The legislation in question has been sustained in numerous instances by the Supreme Court of Iowa. In Welsh v. Chicago, Burlington & Quincy Railroad Co., 53 Ia. 632, which was an action to recover double the value of a horse alleged to have been killed by one of the defendant's engines at a point where it had the right to fence the road, the court below instructed the jury that it was the duty of the company to fence its road against livestock running at large at all points where such right to fence existed, and it was objected to this instruction that no such duty existed, upon which the supreme court of the state, to which the case was taken, said:
"While it is true the statute does not impose an abstract duty or obligation upon railroad companies to fence their roads, yet as to livestock running at large, a failure to fence fixes an absolute liability for injuries occurring in the operation of the road by reason of the want of such fence. The corporation owes a duty to the owners of livestock running at large either to fence its road or to pay for injuries resulting from the neglect to fence."

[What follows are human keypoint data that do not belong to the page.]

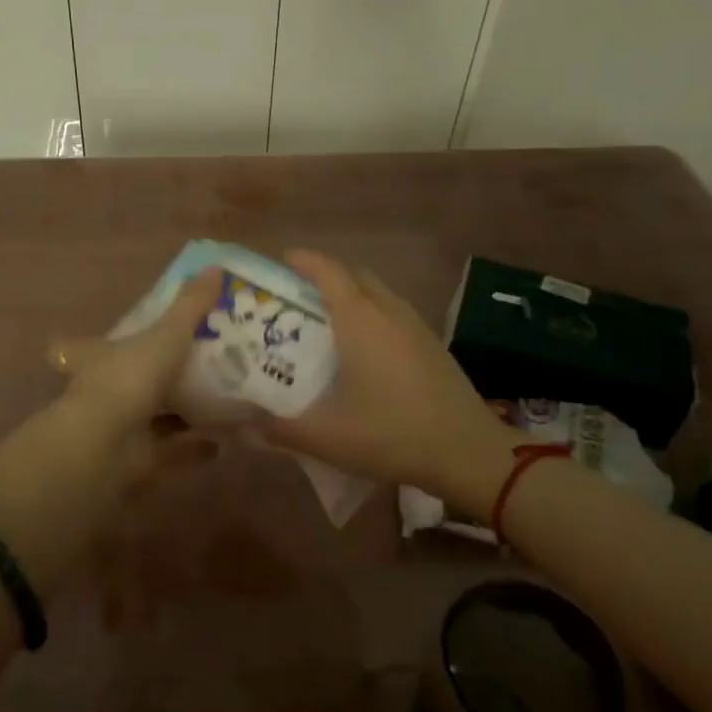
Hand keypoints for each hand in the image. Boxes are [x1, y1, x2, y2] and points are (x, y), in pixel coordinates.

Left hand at [45, 267, 223, 484]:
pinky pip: (170, 450)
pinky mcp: (135, 461)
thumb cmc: (129, 379)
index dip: (106, 339)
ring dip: (181, 411)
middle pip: (129, 380)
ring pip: (152, 415)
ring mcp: (118, 428)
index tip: (126, 335)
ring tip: (218, 401)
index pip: (91, 344)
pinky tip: (222, 441)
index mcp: (101, 357)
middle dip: (158, 375)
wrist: (105, 447)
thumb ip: (191, 306)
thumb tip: (215, 268)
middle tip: (199, 366)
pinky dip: (194, 447)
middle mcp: (105, 391)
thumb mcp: (166, 335)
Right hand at [261, 250, 519, 511]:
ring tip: (326, 322)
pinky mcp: (431, 343)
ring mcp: (415, 325)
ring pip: (377, 293)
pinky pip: (393, 312)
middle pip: (353, 275)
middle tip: (297, 298)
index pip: (327, 271)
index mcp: (359, 319)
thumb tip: (243, 422)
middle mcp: (388, 310)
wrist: (468, 451)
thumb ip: (279, 428)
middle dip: (325, 276)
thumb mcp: (326, 437)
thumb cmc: (392, 434)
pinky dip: (372, 314)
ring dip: (351, 295)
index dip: (302, 261)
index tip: (280, 261)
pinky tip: (364, 349)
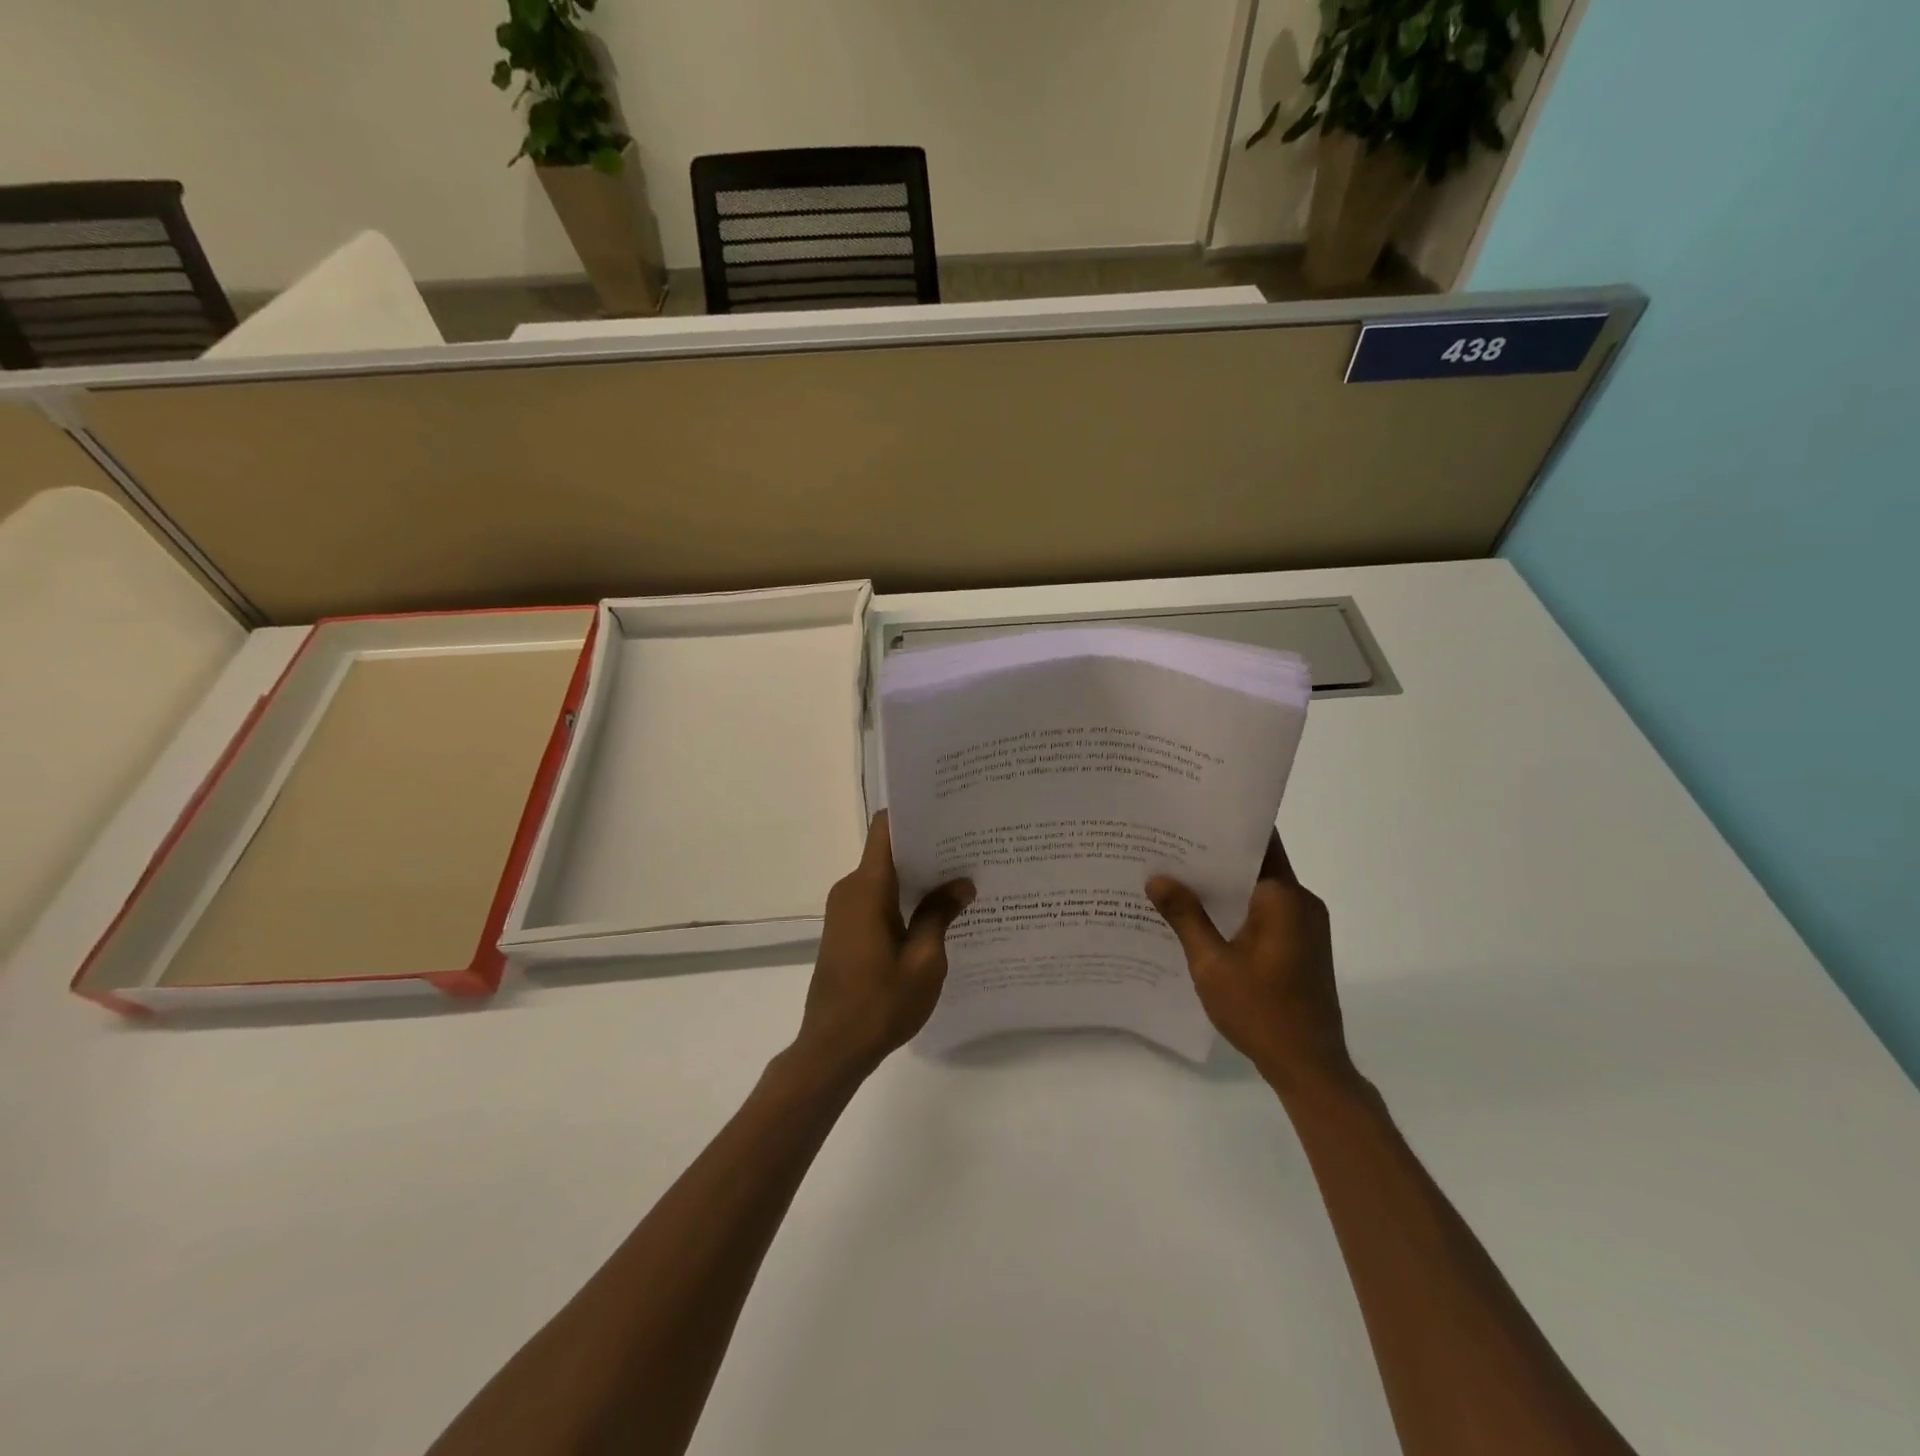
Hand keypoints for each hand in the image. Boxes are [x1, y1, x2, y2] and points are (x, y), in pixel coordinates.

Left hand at [795, 812, 974, 1078]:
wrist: (832, 1049)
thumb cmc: (881, 1003)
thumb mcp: (924, 960)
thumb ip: (940, 914)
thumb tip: (962, 883)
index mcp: (867, 888)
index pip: (885, 829)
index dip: (914, 814)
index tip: (948, 812)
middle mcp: (850, 889)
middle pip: (888, 850)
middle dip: (926, 847)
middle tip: (970, 847)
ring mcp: (844, 910)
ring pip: (884, 876)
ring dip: (917, 876)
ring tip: (961, 877)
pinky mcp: (845, 929)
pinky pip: (876, 898)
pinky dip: (903, 898)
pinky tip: (935, 910)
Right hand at [1146, 832, 1353, 1094]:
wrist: (1310, 1068)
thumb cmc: (1261, 1011)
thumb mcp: (1211, 964)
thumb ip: (1185, 916)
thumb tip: (1157, 877)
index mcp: (1284, 898)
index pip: (1258, 842)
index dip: (1224, 826)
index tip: (1189, 815)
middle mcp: (1301, 902)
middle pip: (1257, 863)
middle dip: (1215, 855)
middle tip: (1169, 845)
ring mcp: (1306, 925)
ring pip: (1260, 889)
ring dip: (1225, 884)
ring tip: (1177, 876)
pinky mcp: (1303, 945)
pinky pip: (1266, 911)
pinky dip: (1237, 907)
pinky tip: (1202, 915)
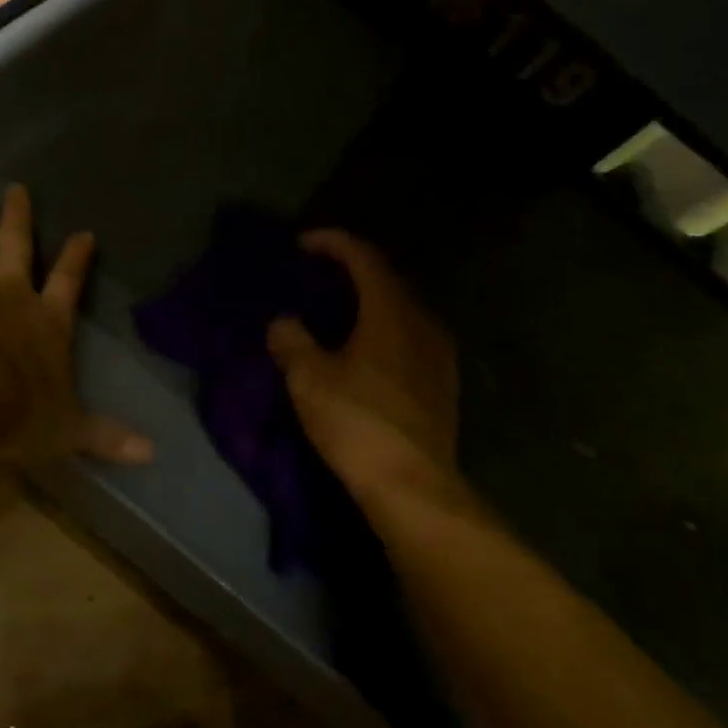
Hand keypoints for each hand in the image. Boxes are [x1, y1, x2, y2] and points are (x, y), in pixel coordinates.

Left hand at [0, 177, 152, 470]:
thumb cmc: (15, 416)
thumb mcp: (70, 431)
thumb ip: (108, 437)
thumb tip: (155, 454)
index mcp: (45, 322)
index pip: (69, 283)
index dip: (78, 258)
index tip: (85, 232)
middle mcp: (6, 295)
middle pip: (16, 246)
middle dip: (18, 217)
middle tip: (16, 187)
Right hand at [267, 231, 459, 505]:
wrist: (412, 484)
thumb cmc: (358, 422)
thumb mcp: (309, 379)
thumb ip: (292, 342)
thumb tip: (283, 323)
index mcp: (391, 311)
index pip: (364, 258)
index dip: (333, 243)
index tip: (304, 243)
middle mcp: (423, 323)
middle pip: (388, 280)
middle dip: (354, 271)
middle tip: (321, 276)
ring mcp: (440, 355)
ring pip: (403, 311)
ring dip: (372, 303)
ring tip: (342, 313)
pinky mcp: (443, 385)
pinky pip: (412, 339)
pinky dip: (386, 331)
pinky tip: (368, 352)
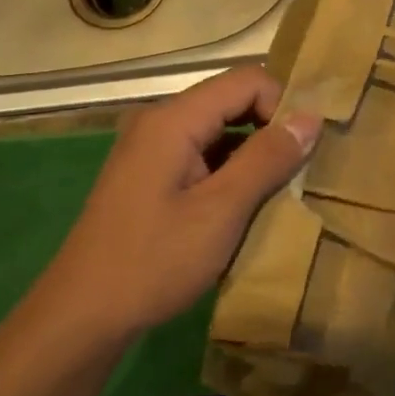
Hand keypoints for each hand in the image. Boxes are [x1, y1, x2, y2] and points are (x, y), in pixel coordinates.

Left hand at [25, 66, 321, 344]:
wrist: (84, 314)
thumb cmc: (155, 261)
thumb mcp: (221, 211)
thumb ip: (267, 159)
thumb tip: (310, 117)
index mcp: (173, 120)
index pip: (246, 81)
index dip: (283, 105)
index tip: (307, 148)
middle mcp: (160, 122)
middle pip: (231, 102)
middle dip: (271, 129)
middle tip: (302, 170)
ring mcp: (151, 149)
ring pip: (218, 131)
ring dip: (253, 154)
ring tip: (281, 191)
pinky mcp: (150, 176)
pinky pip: (201, 156)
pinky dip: (230, 172)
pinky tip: (246, 206)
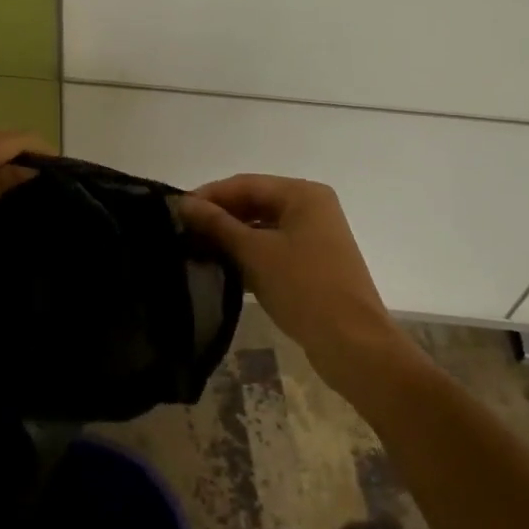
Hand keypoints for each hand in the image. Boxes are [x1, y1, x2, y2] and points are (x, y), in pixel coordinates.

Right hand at [179, 176, 403, 381]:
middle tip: (183, 233)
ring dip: (231, 237)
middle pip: (254, 202)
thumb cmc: (304, 287)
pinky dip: (248, 255)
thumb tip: (183, 204)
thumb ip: (217, 225)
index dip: (209, 196)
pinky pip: (272, 248)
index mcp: (303, 194)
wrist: (353, 344)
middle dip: (219, 217)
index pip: (245, 184)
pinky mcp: (313, 264)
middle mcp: (311, 207)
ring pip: (262, 227)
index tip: (175, 212)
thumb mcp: (254, 253)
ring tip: (195, 250)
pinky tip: (222, 268)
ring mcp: (314, 236)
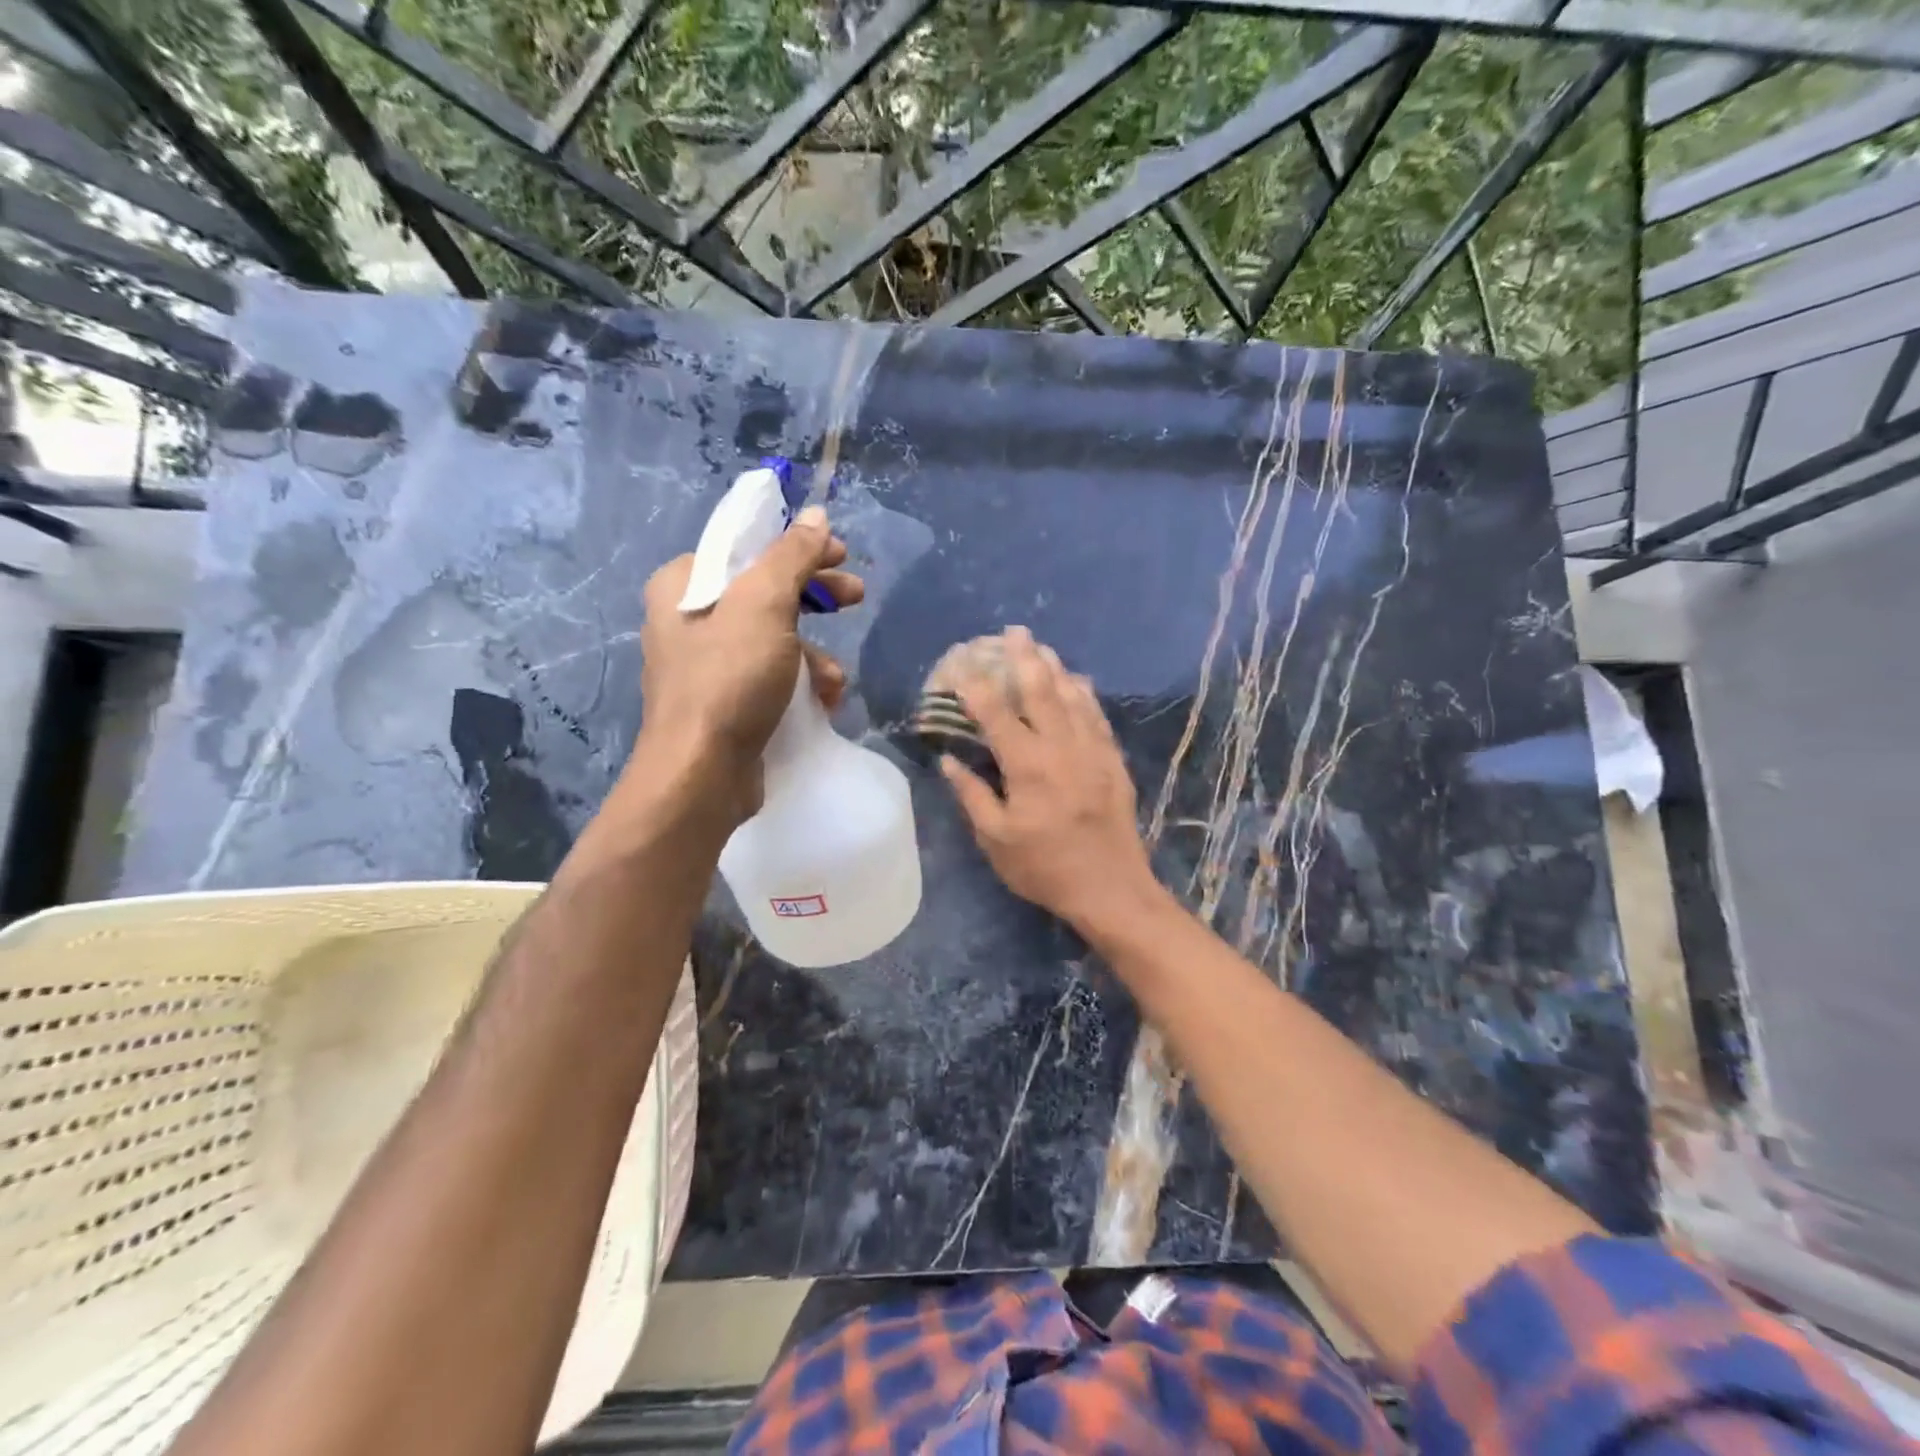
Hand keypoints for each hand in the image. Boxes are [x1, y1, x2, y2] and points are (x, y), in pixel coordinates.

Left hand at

And in Bennett v. Wabash, St. Louis & Pacific Railway Co., 61 Ia. 355, the same court said:
"We think the only proper construction of the statute is that in order to escape liability, the company must not only fence, but keep the road sufficiently fenced, and this has been more than once ruled."
As it is thus the duty of the railway company to keep its track free from animals, its
neglect to do so by adopting the most reasonable means for that purpose -- the fencing of its roadway, as indicated by the statute of Iowa -- justly subjects it, as already stated, to punitive damages where injuries are committed by reason of such neglect. The imposition of punitive or exemplary damages in such cases cannot be opposed as in conflict with the prohibition against the deprivation of property without due process of law. It is only one mode of imposing a penalty for the violation of duty, and its propriety and legality have been recognized, as stated in Day v. Woodworth, 13 How. 363, 54 U. S. 371, by repeated judicial decisions for more than a century. Its authorization by the law in question to the extent of doubling the value of the property destroyed, or of the damage caused, upon refusal of the railway company, for thirty days after notice of the injury committed, to pay the actual value of the property or actual damage cannot therefore be justly assailed as infringing upon the Fourteenth Amendment of the Constitution of the United States.